If I am speaking to any who are in such a condition, and I hope that I am, I congratulate them on what is yet to come to them. Oh! well do I remember when I was such a slave,— when, as I rose in the morning, I resolved to live better than I had previously done, yet, long before noon, I had made a worse mess of the day than ever. Then I thought that, perhaps, by increasing my prayers, or reading more of the Scriptures, I might get ease from my burden; but I found that, the more I prayed, and the more I read, the heavier my burden became. If I tried to forget my sorrow, and so to shake off my gloom, I found that it would not forget me, and I had to cry unto the Lord, with David, “Day and night thy hand was heavy upon me: my moisture is turned into the drought of summer.”

I remember all that painful time so vividly, that I can speak to some of you like an experienced friend who is well acquainted with the dark and stony road on which you are walking. I know all about your painful pathway of grief, and I long to help you to get over it quickly, and to come to a better and happier place.

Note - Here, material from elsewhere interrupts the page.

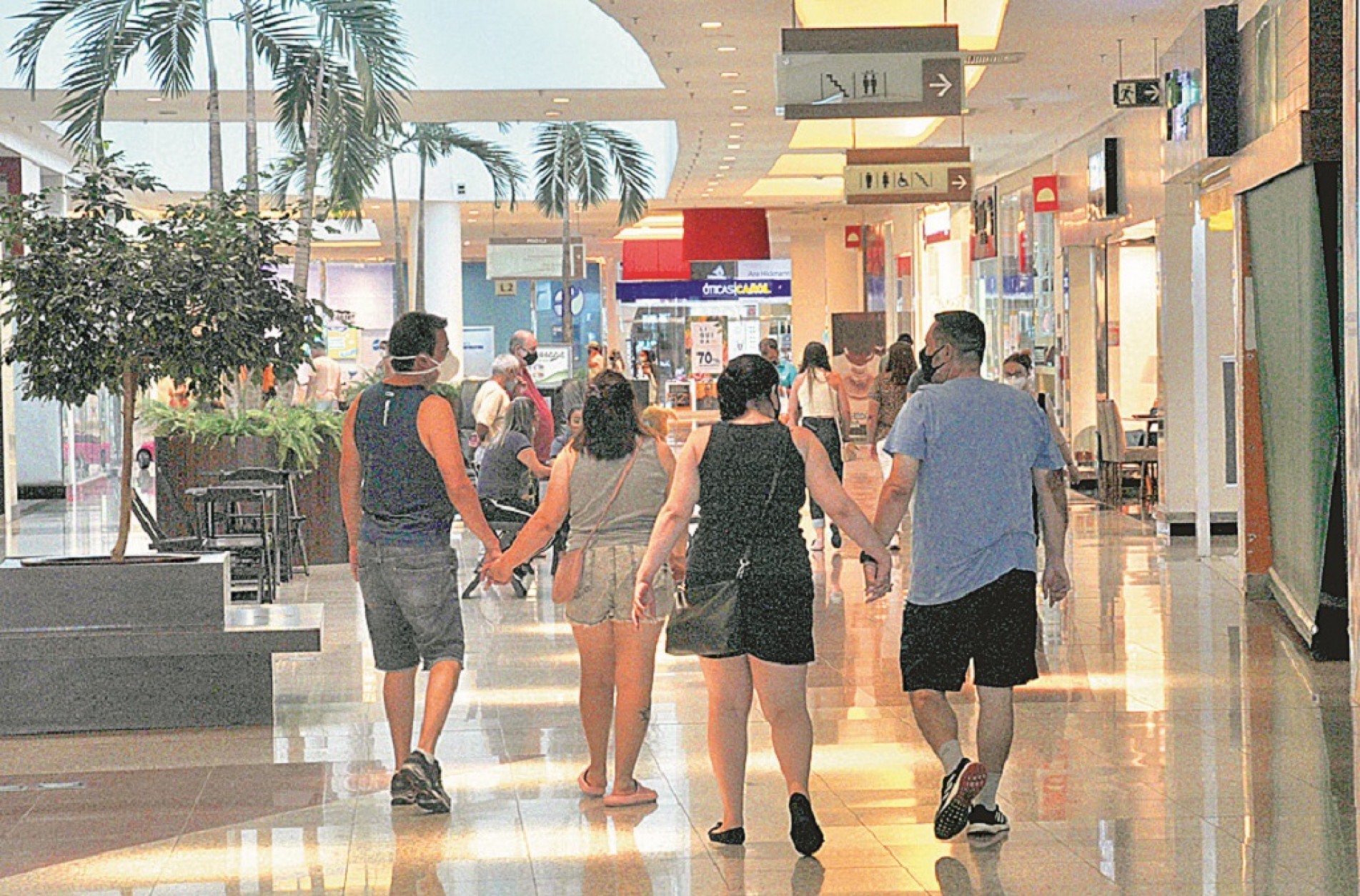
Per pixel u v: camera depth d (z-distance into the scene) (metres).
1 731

But this trial is God’s way of fetching you out of Egypt. He is making the house of bondage too hot for you. He does not mean to let you stop there, so he is permitting all this to come upon you that you may cry unto him to deliver you. He will bring you forth, and you shall march out with joy and gladness, thankful and happy to do what now seems like a hardship, and like self-denial to you.

These Israelites also felt one thing more, namely, their powerlessness to escape out of Pharaoh’s hand, and they thought that there was nobody to help them. When the young man of forty came forward, who had been educated in Pharaoh’s court, and was reckoned to be the son of Pharaoh’s daughter, and when, like a true hero, he threw in his lot with the despised people, and smote one of their adversaries, he thought, perhaps, that it would be the signal for a general revolt, and that the banner of Israel would wave defiantly in the face of Pharaoh, and that the people would boldly march to liberty; but they were too enslaved, they had been too long ground down and oppressed, to act like that; they had lost all spirit, and they did not hope ever to be free, they were a nation of hopeless slaves.

Am I speaking to any here who have lost all heart and hope,— who have come to this place of worship with a sort of feeble wish for salvation, but with no expectation of receiving it? Are you so shut up in the prison of sin that you cannot come forth? Are your chains clanking in your ears’? Do you feel yourself to be in the low dark dungeon out of which you will never come alive? It is to you I have to say that I bless God that you are where you are. Self-despair is a blessed preparation for faith in Jesus. The end of the creature is the beginning of the Creator. Your extremity is God’s opportunity. Now that you are helpless and hopeless, God will come to your rescue.